3.An intervention study on the effects of vitamin D 3 on cognitive function and blood inflammatory cytokines in patients with Alzheimer's disease
Jingya JIA ; Ying XIONG ; Chong CHEN ; Keran DUAN ; Tong YANG ; Hualou WANG ; Fei MA
Chinese Journal of Geriatrics 2021;40(11):1357-1362
Objective:To assess the effects of a 12-month vitamin D 3 intervention on cognitive function and blood inflammatory cytokines in subjects with Alzheimer's disease(AD). Methods:Two hundred and ten AD patients were randomly divided into the intervention and control groups, with 105 patients in each group.The intervention group received vitamin D 3 800 U/day and the control group received a placebo for 12 months.Repeated-measures analysis of variance was used to evaluate the effects of vitamin D and placebo on cognitive performance and blood inflammatory cytokines at baseline, month 6 and month 12. Results:During the follow-up, serum 25(OH)D 3( F=712.086, P<0.001)and 1, 25(OH) 2D 3( F=372.038, P<0.001)concentrations in the intervention group were significantly higher than those in the control group.Changes in FSIQ, VIQ and PIQ between the groups, between different time points and with interaction between the variables taken into account were statistically significant(all P<0.001). Compared with the control group, interleukin-6(IL-6)( F=341.344, P<0.001)and tumor necrosis factor-α(TNF-α)( F=9.580, P<0.001)levels in the intervention group were significantly decreased, and the ratio of Aβ40 to Aβ42 was increased( F=4.617, P=0.010).
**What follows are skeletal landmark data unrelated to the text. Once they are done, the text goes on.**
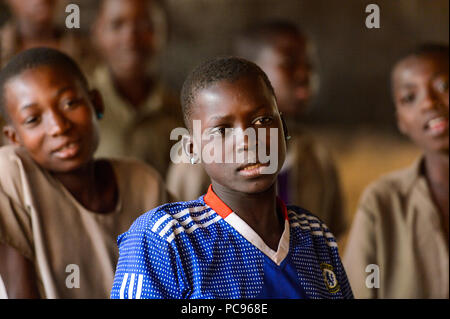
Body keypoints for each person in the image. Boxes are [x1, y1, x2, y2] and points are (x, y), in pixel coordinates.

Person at [111, 56, 353, 299]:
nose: (248, 141)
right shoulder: (165, 240)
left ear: (284, 129)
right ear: (193, 149)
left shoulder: (314, 235)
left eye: (262, 120)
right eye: (223, 130)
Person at [0, 47, 170, 298]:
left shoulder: (143, 183)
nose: (59, 127)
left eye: (69, 103)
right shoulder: (13, 174)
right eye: (33, 119)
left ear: (96, 103)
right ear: (14, 138)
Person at [167, 21, 347, 239]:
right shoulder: (197, 164)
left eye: (309, 65)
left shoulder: (316, 156)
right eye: (289, 64)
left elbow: (336, 235)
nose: (304, 75)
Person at [343, 44, 449, 299]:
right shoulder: (381, 203)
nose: (429, 103)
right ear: (401, 121)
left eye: (444, 87)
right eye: (409, 97)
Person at [90, 0, 181, 177]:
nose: (130, 38)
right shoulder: (80, 102)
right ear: (97, 33)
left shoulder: (179, 112)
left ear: (163, 34)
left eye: (145, 25)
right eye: (117, 25)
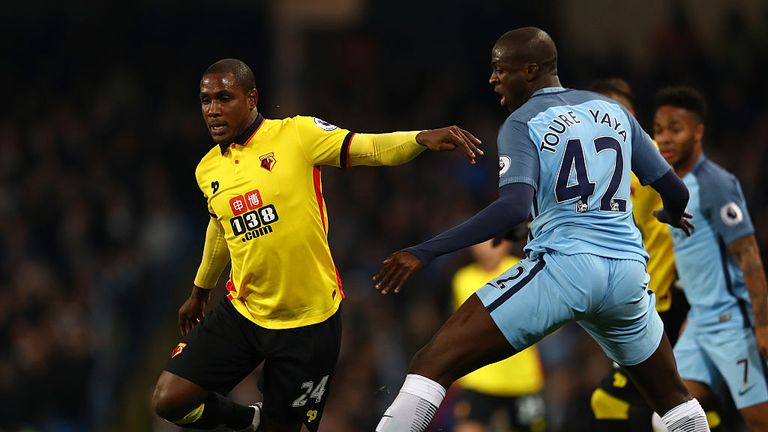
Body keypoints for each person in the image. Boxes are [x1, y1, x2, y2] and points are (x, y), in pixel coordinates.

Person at [372, 27, 710, 432]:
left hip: (565, 269)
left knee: (430, 365)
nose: (493, 79)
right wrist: (672, 213)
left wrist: (426, 250)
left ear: (530, 70)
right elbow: (674, 188)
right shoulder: (613, 111)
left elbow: (513, 206)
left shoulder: (522, 122)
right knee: (674, 402)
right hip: (626, 275)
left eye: (500, 69)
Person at [150, 58, 484, 432]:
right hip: (244, 313)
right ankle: (250, 421)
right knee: (169, 400)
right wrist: (200, 290)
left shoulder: (297, 135)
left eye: (224, 98)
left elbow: (366, 148)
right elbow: (220, 228)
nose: (212, 109)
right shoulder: (207, 169)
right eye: (205, 100)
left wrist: (419, 138)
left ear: (251, 98)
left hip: (309, 324)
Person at [587, 78, 711, 431]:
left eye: (617, 110)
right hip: (640, 297)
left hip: (666, 300)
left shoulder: (650, 160)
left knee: (625, 403)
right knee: (662, 403)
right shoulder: (600, 166)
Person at [652, 86, 768, 431]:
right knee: (670, 418)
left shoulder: (715, 183)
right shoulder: (672, 187)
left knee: (759, 420)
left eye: (676, 128)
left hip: (734, 322)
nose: (665, 139)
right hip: (700, 322)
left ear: (698, 132)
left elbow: (749, 255)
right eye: (658, 131)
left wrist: (762, 325)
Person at [451, 239, 546, 432]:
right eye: (480, 241)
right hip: (479, 376)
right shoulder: (463, 279)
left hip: (522, 378)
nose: (487, 248)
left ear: (506, 242)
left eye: (493, 240)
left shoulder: (524, 271)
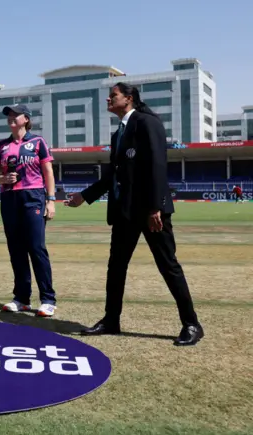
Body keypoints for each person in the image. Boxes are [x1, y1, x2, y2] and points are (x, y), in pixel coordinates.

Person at [64, 82, 204, 346]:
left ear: (128, 99)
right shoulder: (119, 133)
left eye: (113, 96)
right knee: (116, 267)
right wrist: (85, 196)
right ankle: (111, 320)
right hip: (124, 212)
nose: (108, 99)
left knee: (168, 266)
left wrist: (156, 207)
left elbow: (157, 167)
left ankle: (192, 324)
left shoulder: (146, 122)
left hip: (151, 211)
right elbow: (113, 175)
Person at [0, 104, 58, 317]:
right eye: (8, 115)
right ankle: (22, 298)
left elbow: (48, 172)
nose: (10, 117)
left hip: (33, 196)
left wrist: (51, 200)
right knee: (16, 250)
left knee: (36, 248)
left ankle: (48, 299)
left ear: (26, 119)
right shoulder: (1, 146)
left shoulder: (38, 142)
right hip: (9, 198)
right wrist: (2, 179)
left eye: (14, 115)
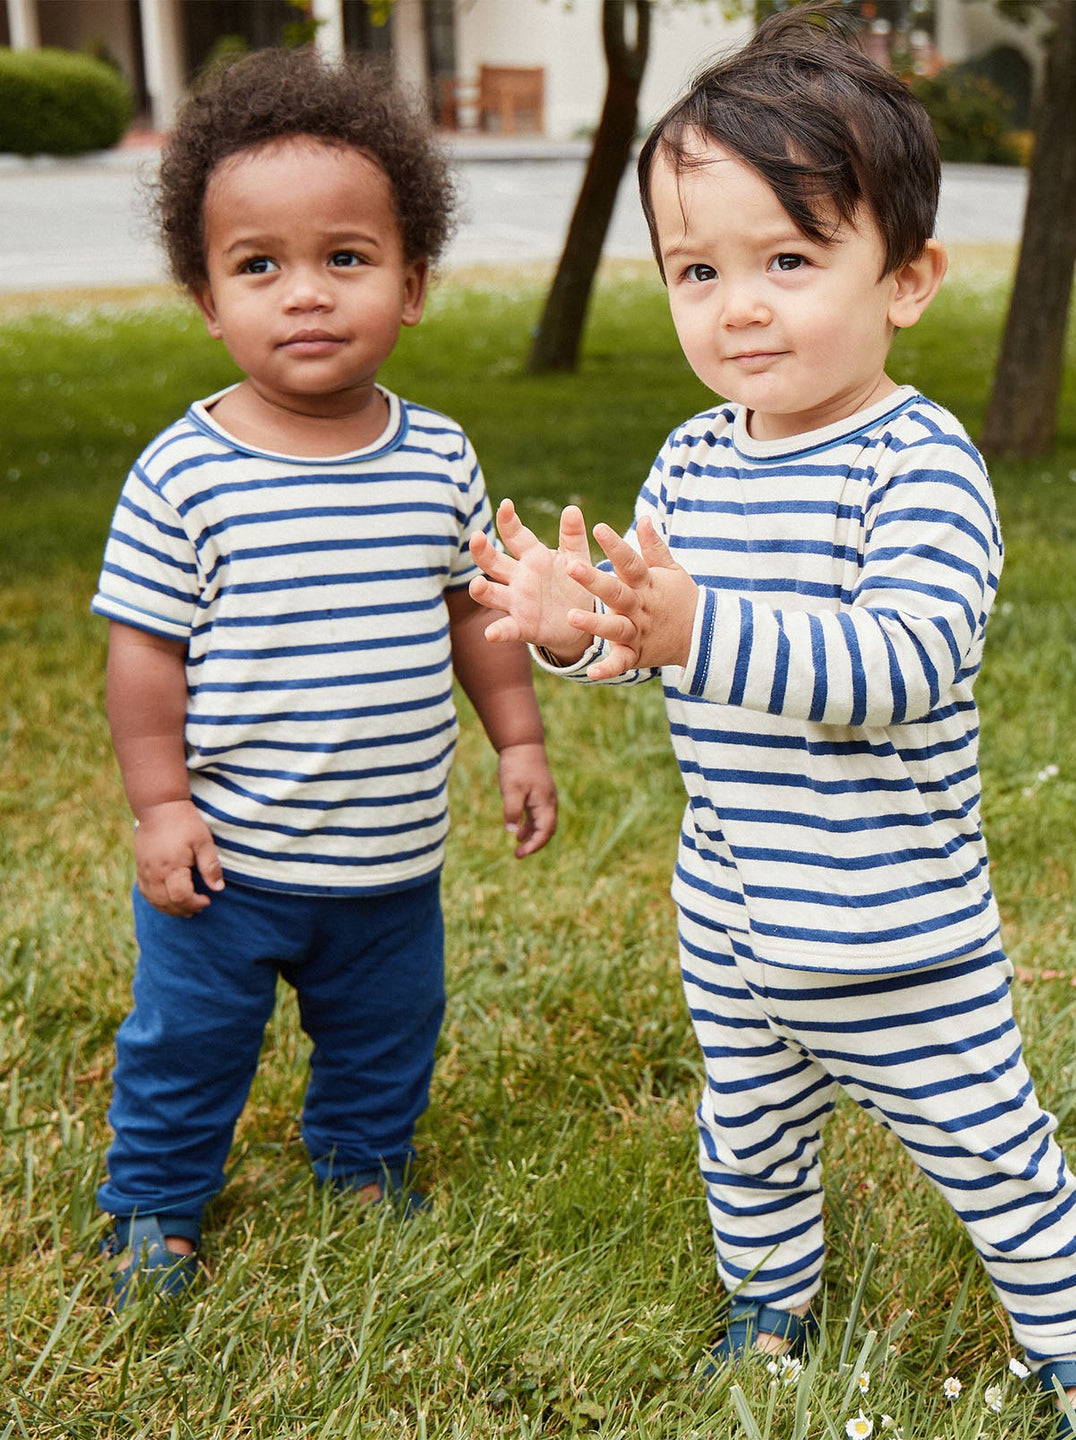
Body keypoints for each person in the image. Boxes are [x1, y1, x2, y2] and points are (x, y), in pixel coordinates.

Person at [466, 10, 1076, 1437]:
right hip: (729, 907)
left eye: (789, 260)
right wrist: (582, 622)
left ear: (906, 280)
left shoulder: (919, 465)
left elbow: (902, 660)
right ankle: (767, 1300)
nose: (741, 308)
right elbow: (659, 640)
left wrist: (694, 627)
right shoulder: (691, 458)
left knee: (992, 1151)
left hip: (895, 929)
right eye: (699, 270)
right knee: (748, 1133)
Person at [91, 47, 556, 1309]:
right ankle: (155, 1202)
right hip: (228, 862)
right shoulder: (185, 474)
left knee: (388, 1030)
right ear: (207, 298)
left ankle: (362, 1161)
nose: (305, 294)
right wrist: (161, 806)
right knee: (189, 1042)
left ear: (414, 284)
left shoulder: (439, 456)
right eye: (259, 267)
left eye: (346, 258)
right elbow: (144, 654)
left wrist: (518, 739)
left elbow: (471, 610)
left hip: (391, 860)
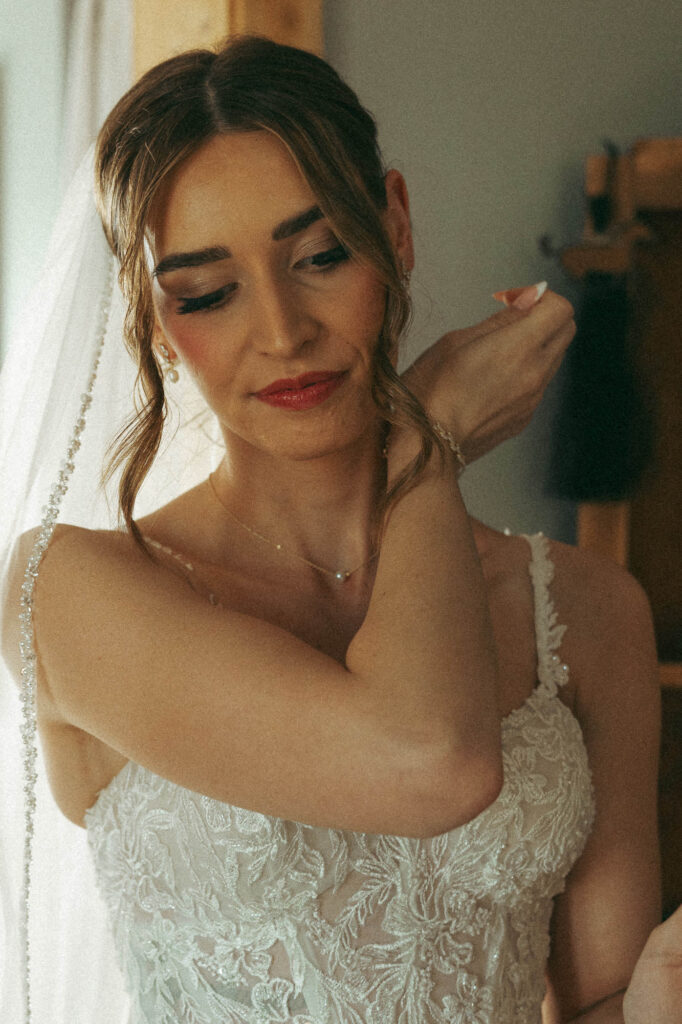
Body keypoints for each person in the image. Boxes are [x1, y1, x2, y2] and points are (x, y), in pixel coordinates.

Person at [0, 34, 661, 1024]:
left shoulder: (589, 608)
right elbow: (430, 757)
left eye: (319, 254)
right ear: (154, 313)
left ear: (393, 223)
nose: (282, 328)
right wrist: (426, 438)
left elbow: (604, 999)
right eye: (208, 292)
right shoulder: (67, 591)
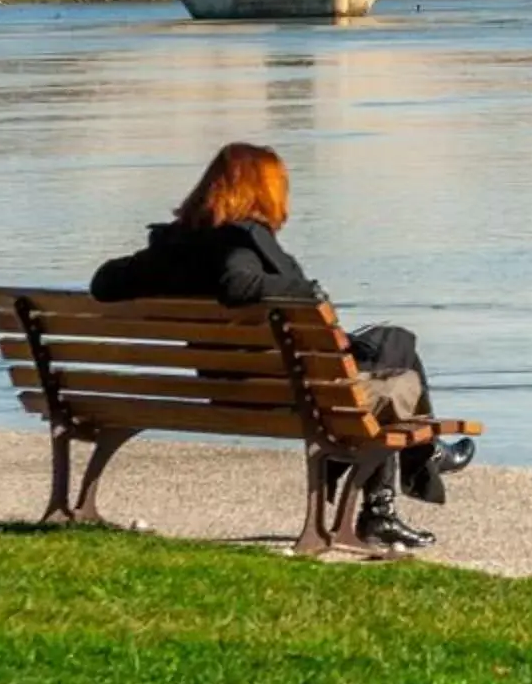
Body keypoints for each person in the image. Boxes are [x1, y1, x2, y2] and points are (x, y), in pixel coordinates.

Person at [91, 142, 468, 550]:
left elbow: (103, 282)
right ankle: (404, 480)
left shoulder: (175, 248)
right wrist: (305, 290)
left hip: (224, 388)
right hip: (290, 395)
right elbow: (237, 284)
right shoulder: (239, 244)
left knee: (389, 344)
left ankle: (410, 473)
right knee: (399, 358)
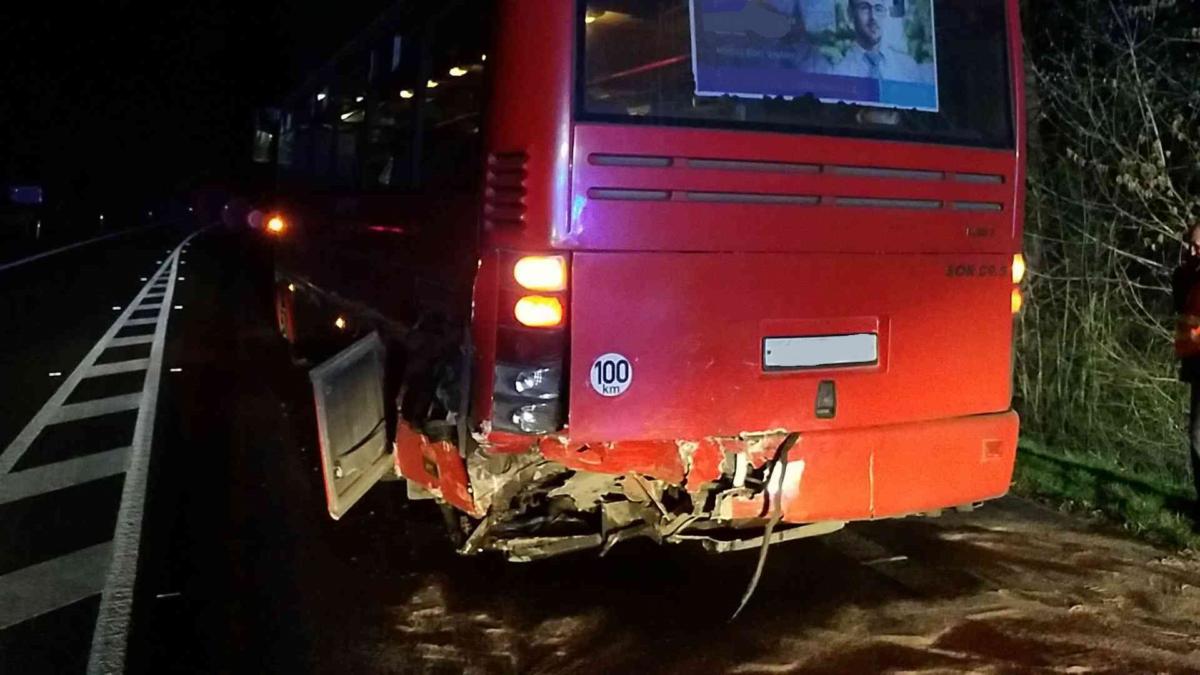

There were interaction effects between group and time.Except for intervention effects, the baseline concentration of 25(OH)D 3 was positively correlated with scores of FSIQ( β=0.016, P=0.031)and VIQ( β=0.017, P=0.031). Conclusions:Daily oral vitamin D 3 supplementation(800 U/day)for 12 months may improve cognitive function and change inflammatory cytokines in elderly patients with AD.